So Green – 14 Upcycling Designs You Have to Know About

So Green – 14 Upcycling Designs You Have to Know About

In the world we’re living in today, people pay more and more attention to sustainability and eco-friendliness of products they are purchasing. Aside from “recycling” which most countries are already doing, a new term has emerged and become the most talked-about concept in environmental topics — “upcycling”. How is it different from recycling? We know that recycling is to convert waste into new materials and objects, but the process of converting still more or less consumes some energy.

On the other hand, upcycling is to reuse waste or useless items as-is, but in a new way to improve its quality and environmental value, without doing anything to alter its composition. Since the waste materials are not reprocessed, zero or little energy is consumed, and zero or little further waste is produced. For example, a soy milk factory naturally has a lot of leftover soy bean pulps, which is very beneficial to vegetable growth if upcycled in farms. The soy bean pulps can be made into dishes or cakes too, but both will consume more energy than using them directly in helping grow healthier plants, which in turn will generate higher revenue for the farm produce.
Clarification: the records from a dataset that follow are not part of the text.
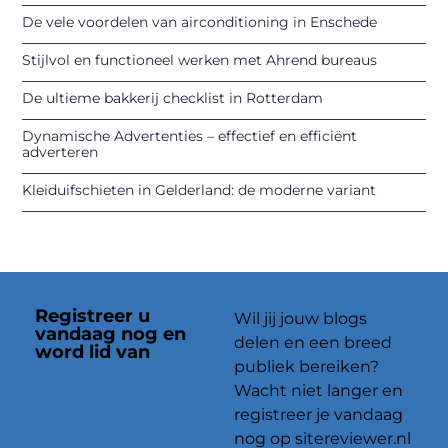
De vele voordelen van airconditioning in Enschede
Stijlvol en functioneel werken met Ahrend bureaus
De ultieme bakkerij checklist in Rotterdam
Dynamische Advertenties – effectief en efficiënt
adverteren
Kleiduifschieten in Gelderland: de moderne variant
Registreer u
Wil jij jouw blogs
vandaag nog en
delen en een breed
word lid van
ons
publiek bereiken?
platform
Wacht niet langer en
registreer je vandaag
nog op sitereviewer.nl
This kind of upcycling concept has integrated into many different disciplines including furniture designs as well. We have chosen 14 upcycling products from all over the world to show you how the creative minds of their designers are helping with our environment! (Cover Photo Source: Makezine)


Austria — Gabarage

Source: Gabarage

Be War & Peace or your old copies of Jane Austen, if the books are old enough to be illegible, you might consider recycling them. However, before you do that, look at these beautiful one-of-a-kind stools Gabarage in Austria has created with old books and airplane seats!

Source: Gabarage

The old books once stacked together and with proper wiring can transform into unique table lamps.

Source: Gabarage

This chandelier is made from old traffic lights. What an impressive statement piece!


Japan — RDF

Source: RDF

In Japan where merchandises are examined with the highest standards, unfortunately there are a lot of “deadstock” flowing around on the market due to imperfections as small as colour discrepancies. RDF is a company who finds deadstock and repurpose them. For example, these aprons are made from Okayama denim, arguably one of the finest denim in the world, with the garnish of Kazuhiko Takakura’s design (Takakura once designed for Issey Miyake). This all-star collaboration definitely brought much deserved value to this quality Okayama denim like it was meant to be!

Source: RDF

There is a place in Japan called Imabari, where high-quality towels are manufactured. To be called an Imabari towel, the merchandises must first satisfy strict requirements which is what makes these super soft and water-absorbent towels the most popular towels in Japan. RDF came across some Imabari towel deadstock and redesigned them to find them new homes!


Japan — Rubodan

Source: Rubodan

Based in Okinawa, Rubodan skips the traditional way of recycling cardboard boxes into paper pulp; the designers made them into notebooks directly instead, keeping their original packaging — literally!


United Kingdom — Reestore

Source: Reestore

Owner Max McMurdo is both creative and productive! We love this coffee table inspired by Noguchi. Made with scaffolds, this piece of artwork is a great example of upcycling!

Source: Reestore

This barstool made from an old bike is also extremely unique and charming.

Source: Reestore

This attractive bookcase is made from old drawers and scaffold poles and planks.


United States — Bluebelle Vintage Interiors

This piano wine bar blew us away! The builder’s fantastic creativity gave this old piano a second life while showcasing its antiqueness.


Netherlands — Benjamin Spoth

Source: Crowdy House

This designer took multiplex board leftovers — which would have been discarded by wholesale manufacturers — and made them into lampshades. The wood is finely sliced in millimeter thin strips and refined in various working steps. The result? A beautiful play of shadow and light!


Germany — Wandel Werk Design

As one of the pioneer countries in environmental protection, we were not surprised to find Wandel Werk Design in Germany amazing us with a lot of fascinating products! This bench made from a discarded metal barrel, and the upholstery was made from old corduroy trouser. This piece of work is a classic representation of WandelWerk’s goal to give new life to old things.

Repurposed forks look very attractive as wall hooks! The addition of brass screws embellishes the antique rustic look of the design.


Germany — Lieselotte Berlin

We always see so many tea cups and saucers at antique markets, but who would’ve thought that they’re making them into pendant lights in Germany and that they would look so good?


Materials are discarded due to their imperfections, but these designers helped us see the beauty in ugly by reusing discarded materials in creative ways. Through their imagination, they restored value to the things that were once deemed useless. We admire their hardwork in re-welcoming these items back into our homes: these products were not only created for waste reduction, but also they are assets to our cultural and historic preservation. The 14 designs we selected may not be consuming zero energy in their upcycling process, but as time allows this concept to mature further, we can’t wait to see what other upcycled products we will see in the future!